• Create a stored procedure like this (I will assume you have already created the splitter function):

    CREATE PROCEDURE dbo.GetTypeDesc

    @strTypes VARCHAR(255)

    ,@strDelimiter CHAR(1)

    AS

    BEGIN

    SELECT DISTINCT

    [Type]

    ,[TypeDesc]

    FROM

    #TempTable AS tt

    CROSS APPLY

    dbo.tvfDelimitedSplit8K(@strTypes,@strDelimiter) AS ds

    WHERE

    tt.[Type] = ds.Item

    END

    Then call the procedure by passing in your delimited string as the input parameter.
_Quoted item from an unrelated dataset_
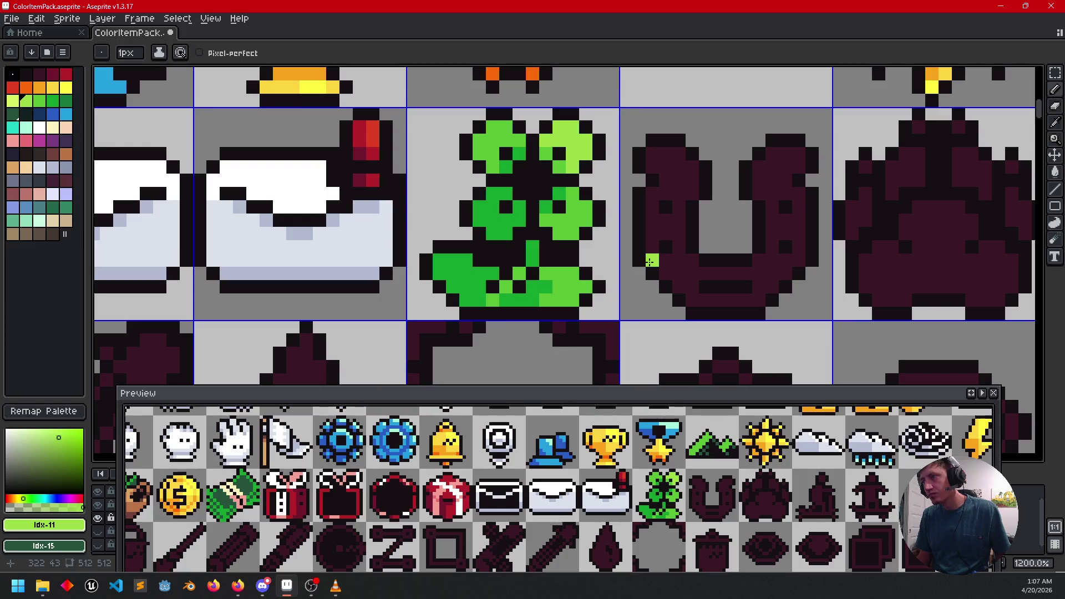
# Step: Save the sprite sheet ColorItemPack.aseprite and center the horseshoe in view
pyautogui.moveTo(633, 267); pyautogui.dragTo(667, 282)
Of course, instead of a temp table as used here for demo purposes you would probably have a more complex query against actual tables.

    IF OBJECT_ID('tempdb..#TempTable') IS NOT NULL

    DROP TABLE #TempTable

    CREATE TABLE #TempTable (

    [ID] INT IDENTITY(1,1) NOT NULL,

    [Type] CHAR(1) NULL,

    [TypeDesc] CHAR(1) NULL,

    PRIMARY KEY (ID),

    UNIQUE (ID))

    INSERT INTO #TempTable

    SELECT 'T','A'

    UNION

    SELECT 'P','B'

    UNION

    SELECT 'M','C'

    UNION

    SELECT 'B','D'

    UNION

    SELECT 'X','X'

    UNION

    SELECT 'Y','Y'

    UNION

    SELECT 'Z','Z'

    /* Display sample data */

    SELECT

    [Type]

    ,[TypeDesc]

    FROM

    #TempTable

    /* Display the filtered data */

    EXEC dbo.GetTypeDesc 'T,P,M,B',',' -- comma delimited

    --or

    EXEC dbo.GetTypeDesc 'T|P|M|B','|' -- pipe delimited

    The Splitter Function is a TABLE-VALUED FUNCTION. So the output of that function is a TABLE just like a view or temp table and thus you can use the output to join to any other table. This turns the entire query into a set-based query that doesn't require additional looping once the function has parsed the delimited string into individual rows.

    The input string 'T,P,M,B' could be the output from an HTML dropdown, for example, and then the keys represented in the delimited string are used to cross-filter a query to show only the related rows.